▶ [Supplied passage]
— START —

While Crenshaw’s model ably describes the workings of what the African American feminist writer Patricia Hill Collins has termed a “matrix of oppressions,” the model’s spatial two-dimensionality points to its inadequacy as an explanation of why this “matrix” exists in the first place (Collins, 1990). Who created these avenues? Why would certain people be traveling down them? Where were they constructed, and when? The spatial model discourages questions like these. The fact that the black women in question are workers who earn at best modest wages, but make the bosses of General Motors (GM) very rich, is simply taken as a given. That is, to return to the metaphor of intersecting roads, the ground on which the roads have been built is a given, not even called into question. While Crenshaw succeeded in demonstrating that the GM workers had been subjected to double discrimination—no doubt a legal outcome of considerable value to the women she represented—her model for analysis and compensation was confined to the limits of the law. As the Marxist-feminist theorist Delia Aguilar has ironically noted, class was not even an “actionable” category for the workers in question (Aguilar, 2015, 209).
Although intersectionality can usefully describe the effects of multiple oppressions, I propose, it does not offer an adequate explanatory framework for addressing the root causes of social inequality in the capitalist socioeconomic system. In fact, intersectionality can pose a barrier when one begins to ask other kinds of questions about the reasons for inequality—that is, when one moves past the discourse of “rights” and institutional policy, which presuppose the existence of social relations based upon the private ownership of the means of production and the exploitation of labor.
Gender, race and class:—the “contemporary holy trinity,” as Terry Eagleton once called them (Eagleton, 1986, 82), or the “trilogy,” in Martha Gimenez’s phrase (Gimenez, 2001)—how do these categories correlate with one another? If gender, race and class are analytical categories, are they commensurable (that is, similar in kind), or distinct? Can their causal roles be situated in some kind of hierarchy, or are they, by virtue of their “interlocked” and simultaneous operations, of necessity basically equivalent to one another as causal “factors”?
When I ask these questions, I am not asserting that a black female auto worker is black on Monday and Wednesday, female on Tuesday and Thursday, a proletarian on Friday, and—for good measure—a Muslim on Saturday. (We’ll leave Sunday for another selfhood of her choosing.) (For a version of this rather clever formulation I am indebted to Kathryn Russell [Russell, 2007].) But I am proposing that some kinds of causes take priority over others—and, moreover, that, while gender, race and class can be viewed as comparable identities, they in fact require quite different analytical approaches. Here is where the Marxist claim for the explanatory superiority of a class analysis comes into the mix, and the distinction between oppression and exploitation becomes crucially important. Oppression, as Gregory Meyerson puts it, is indeed multiple and intersecting, producing experiences of various kinds; but its causes are not multiple but singular (Meyerson, 2000). That is, “race” does not cause racism; gender does not cause sexism. But the ways in which “race” and gender—as modes of oppression–have historically been shaped by the division of labor can and should be understood within the explanatory framework supplied by class analysis, which foregrounds the issue of exploitation, that is, of the profits gained from the extraction of what Marx called “surplus value” from the labor of those who produce the things that society needs. (In considering the historical division of labor along lines of gender, we need to go back to the origins of monogamous marriage, as Friedrich Engels argued in On the Origins of the Family, Private Property, and the State. The historical division of labor along lines of “race” is largely traceable to the age of colonialism, imperialism, and modern chattel slavery [Fields and Fields; Baptist].) If class analysis is ignored, as Eve Mitchell points out, categories for defining types of identity that are themselves the product of exploited labor end up being taken for granted and, in the process, legitimated(Mitchell, 2013).

— END —

▶ [Recorded information]
— START —

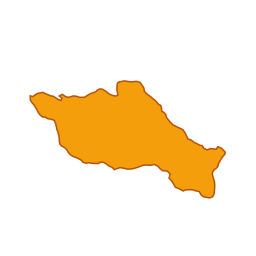 Suzano, São Paulo, Brazil, rotated 109°
{"feature_id": "56859067B65959534895327", "entity_name": "Suzano", "entity_type": "district", "adm_level": 2, "iso_a3": "BRA", "parent_name": "Brazil", "parent_adm1": "São Paulo", "projection": "albers", "projection_center": [-46.312, -23.613], "detail": "fine", "context": "isolated", "style": "filled", "palette": "amber", "viewbox_px": 256, "rotation_deg": 109, "n_neighbors": 0, "source": "geoboundaries", "source_scale": "gbopen_adm2", "svg_char_len": 2214}
<svg xmlns="http://www.w3.org/2000/svg" viewBox="0 0 256 256"><g transform="rotate(109 128 128)"><path d="M80.9,131.5L81.1,135.2L82.2,137.6L83.2,139.7L83.9,142.6L84.6,146.7L86.1,149.2L87.3,151.5L89.3,152.6L93.1,151.7L95.3,151.1L97.5,149.8L100.0,148.3L101.8,149.9L102.2,152.8L102.0,157.0L100.6,160.5L99.6,164.8L100.3,167.5L102.2,169.3L104.5,170.5L106.7,173.5L108.5,175.4L110.4,177.0L113.1,179.2L114.8,183.8L114.7,186.5L115.4,190.0L116.9,192.1L118.5,194.4L118.5,197.6L117.6,201.2L120.1,203.4L121.2,200.3L123.7,200.3L123.8,203.3L123.1,205.9L122.3,208.9L122.8,211.4L122.6,214.0L122.4,217.2L122.0,220.2L123.3,222.2L124.8,224.8L127.0,226.6L129.2,228.1L129.5,230.9L133.3,229.5L135.4,226.9L137.1,223.9L138.9,221.9L140.6,219.9L142.7,217.8L144.2,215.5L145.4,212.5L144.7,209.6L145.4,206.7L144.7,204.0L144.8,200.1L147.8,197.6L150.0,196.2L152.1,195.1L154.1,193.3L157.7,190.9L160.5,189.5L163.2,188.5L165.3,187.2L166.6,185.2L167.3,181.1L168.9,178.2L170.6,176.5L172.1,173.7L172.8,170.6L172.8,167.5L173.1,164.8L173.6,161.8L175.1,159.2L174.9,156.2L173.4,153.2L173.1,150.3L172.1,147.0L171.2,144.4L168.9,142.4L168.5,139.3L169.0,136.8L170.1,133.9L170.4,130.0L171.8,127.4L170.0,125.2L168.0,122.6L167.4,118.8L167.0,114.9L165.5,111.1L164.3,109.2L161.9,105.9L160.1,103.8L158.4,101.8L157.3,99.4L155.9,94.6L153.8,91.0L154.5,87.2L155.9,84.6L157.1,81.3L156.5,79.0L156.0,76.7L157.8,73.3L162.2,72.8L164.0,69.2L166.9,65.8L168.6,63.9L168.8,60.0L169.6,55.3L167.9,53.7L166.8,51.1L165.4,47.1L165.4,43.6L164.9,40.0L167.5,37.0L168.4,34.4L168.1,31.4L167.4,27.8L165.4,25.6L162.5,25.1L160.1,25.6L157.0,26.4L154.3,27.2L150.3,28.9L147.7,30.9L145.0,32.8L142.4,33.7L139.6,33.0L137.3,31.4L135.0,30.5L132.4,30.8L129.8,30.3L126.6,29.8L123.7,28.9L121.3,27.9L119.2,28.1L117.6,31.3L116.5,33.8L116.5,37.0L119.4,37.6L120.0,40.8L120.6,43.3L122.9,45.8L122.5,49.7L120.5,52.1L120.9,54.7L120.3,58.1L120.1,61.0L118.9,64.0L118.8,67.7L116.9,69.6L114.0,72.5L111.7,75.6L111.3,79.1L110.8,83.3L110.3,86.7L108.5,90.4L106.8,93.1L105.2,95.4L103.1,96.5L101.7,98.8L101.0,101.6L98.5,102.7L96.0,104.3L95.6,107.1L94.2,109.0L93.1,111.4L92.1,114.3L90.9,117.2L90.3,119.4L89.3,122.0L87.7,124.7L85.0,126.0L83.2,128.3L80.9,131.5Z" fill="#f59e0b" stroke="#b45309" stroke-width="1.5"/></g></svg>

— END —

▶ [Complete the following]
a) Using the passage on intersectionality and class, answer these questions:
(i) What phrase did Patricia Hill Collins coin, according to the passage?
(ii) What did Terry Eagleton once call gender, race and class?
(iii) According to Delia Aguilar, what category was not "actionable" for the workers in question?
b) Resume the passage on intersectionality and class analysis, picking up right after its last sentence.

▶ [Task results]
a)
(i) A "matrix of oppressions."
(ii) The "contemporary holy trinity."
(iii) Class.

b)
An effective critique of the limitations of intersectionality hinges upon the formulation of a more robust and materialist understanding of social class than is usually allowed: not class as an identity or an experiential category, but class analysis as a mode of structural explanation. In the writings of Karl Marx, “class” figures in several ways. At times, as in the chapter on “The Working Day” in Volume I of Capital, it is an empirical category, one inhabited by children who inhale factory dust, men who lose fingers in power-looms, women who drag barges, and slaves who pick cotton in the blazing sun (Marx, 1990, 340-416). All these people are oppressed as well as exploited. But most of the time, for Marx, class is a relationship, a social relation of production; that is why, in the opening chapter of Capital, he can talk about the commodity, with its odd identity as a conjunction of use value and exchange value, as an embodiment of irreconcilable class antagonisms. To assert the priority of a class analysis is not to claim that a worker is more important than a homemaker, or even that the worker primarily thinks of herself as a worker; indeed, based on her personal experience with spousal abuse or police brutality, she may well think of herself more as a woman, or a black person. It is to propose, however, that the ways in which productive human activity is organized—and, in class-based society, compels the mass of the population to be divided up into various categories in order to insure that the many will be divided from one another and will labor for the benefit of the few—this class-based organization constitutes the principal issue requiring investigation if we wish to understand the roots of social inequality. To say this is not to “reduce” gender or “race” to class as modes of oppression. It is, rather, to insist that the distinction between exploitation and oppression makes possible an understanding of the material (that is, socially grounded) roots of oppressions of various kinds. It is also to posit that “classism,” a frequently heard term, is a deeply flawed concept. For this term often views class to a set of prejudiced attitudes, equivalent to ideologies of racism and sexism. As a Marxist, I say that we need more, not less, class-based antipathy.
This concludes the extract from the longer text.